Good lord man! I'd rather buy something that's going to last....it's a shame Milwaukee doesn't make a drywall router, I'd buy two and never have to worry about it again (okay, maybe I'd have to replace the brushes every seven years)


----------



## SaskMud (Jun 9, 2010)

SlimPickins said:


> Good lord man! I'd rather buy something that's going to last....it's a shame Milwaukee doesn't make a drywall router, I'd buy two and never have to worry about it again (okay, maybe I'd have to replace the brushes every seven years)

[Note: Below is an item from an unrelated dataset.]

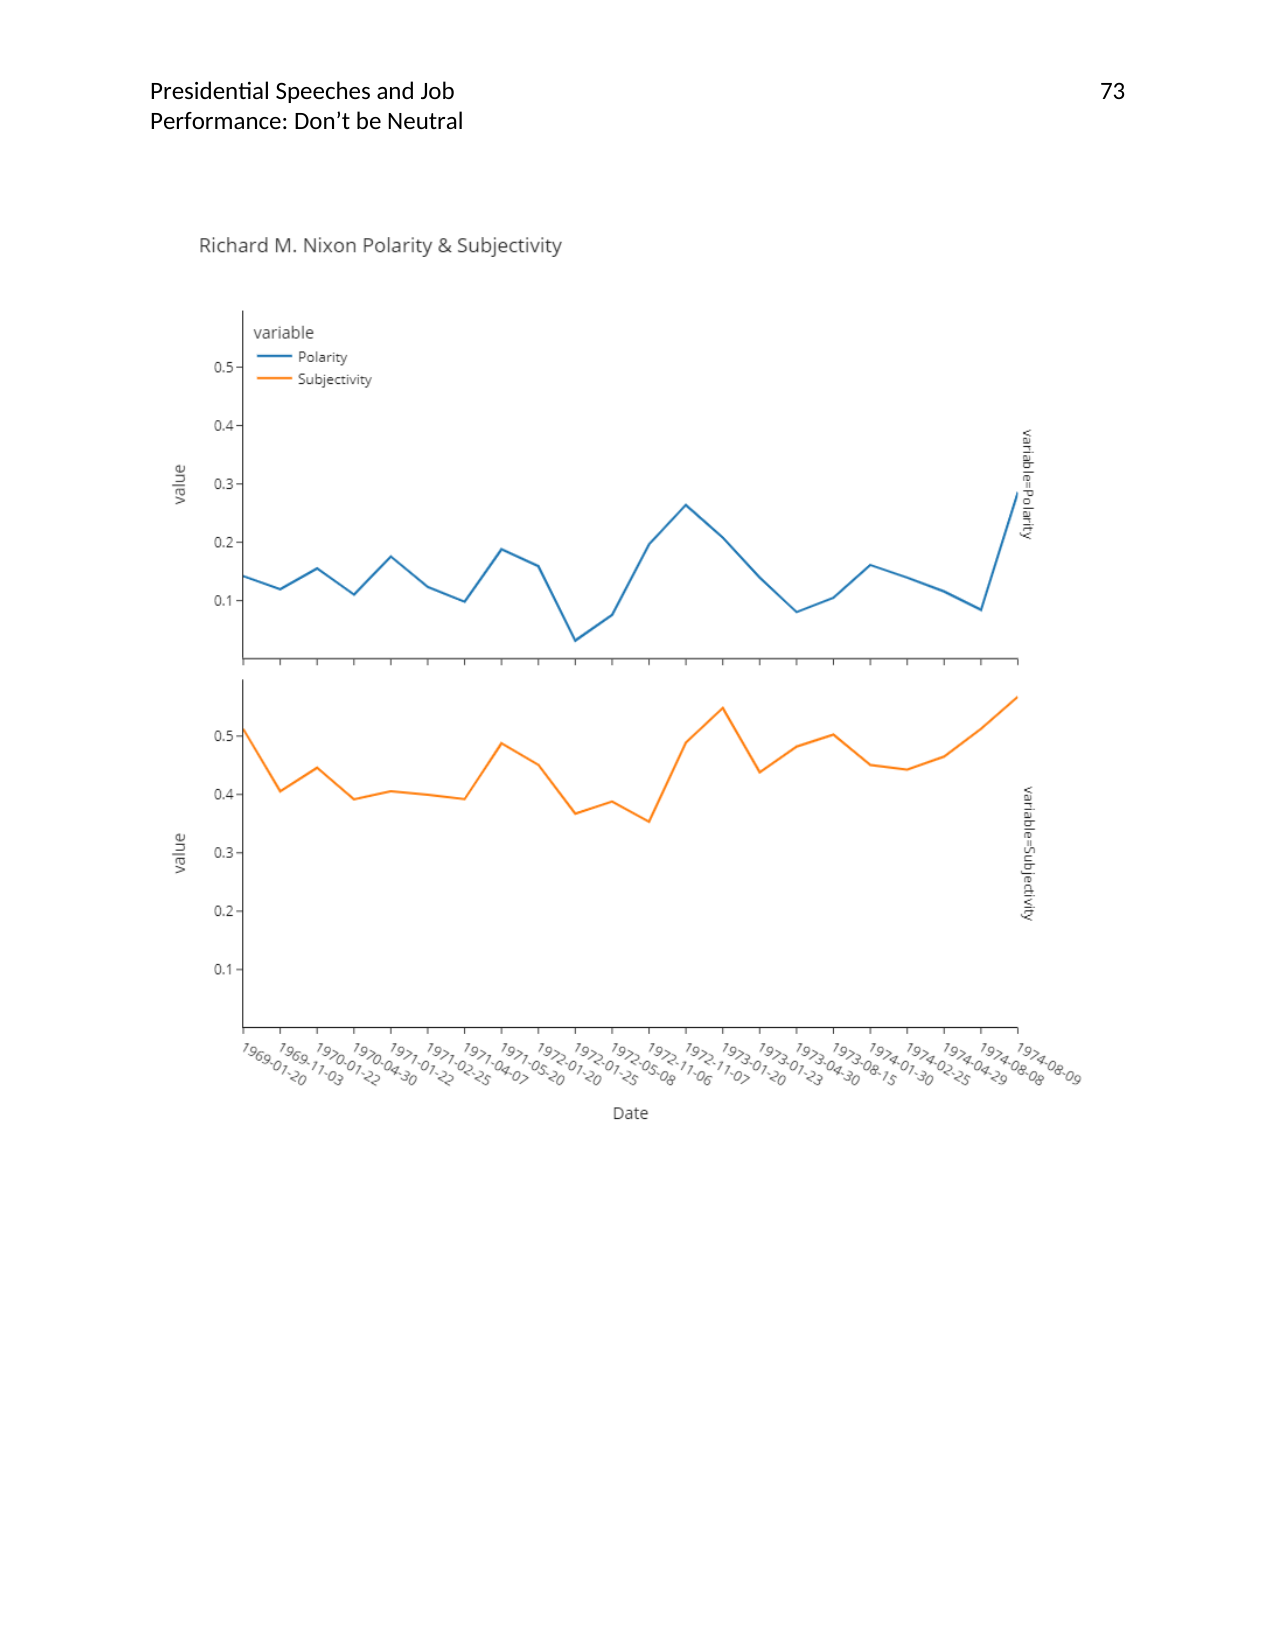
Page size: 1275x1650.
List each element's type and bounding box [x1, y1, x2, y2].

picture [150, 194, 1125, 1132]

Im not saying it happens all the time, depends on the luck of the draw some rotozips last years some months, its strange that way, but regardless, this system works, isnt hard to do and saves lots of money. I like money, it makes me happy, thus I want to keep it and also spend it not constantly on tools  .... well thats a small lie...


----------



## SlimPickins (Aug 10, 2010)

SaskMud said:


> I like money, it makes me happy, thus I want to keep it and also spend it not constantly on tools  .... *well thats a small lie...*


:thumbup: A fellow tool whore!


----------



## 2buckcanuck (Jul 9, 2010)

i stopped putting money out on them,now I just stare at pictures of the whore's on the internet .:jester:


----------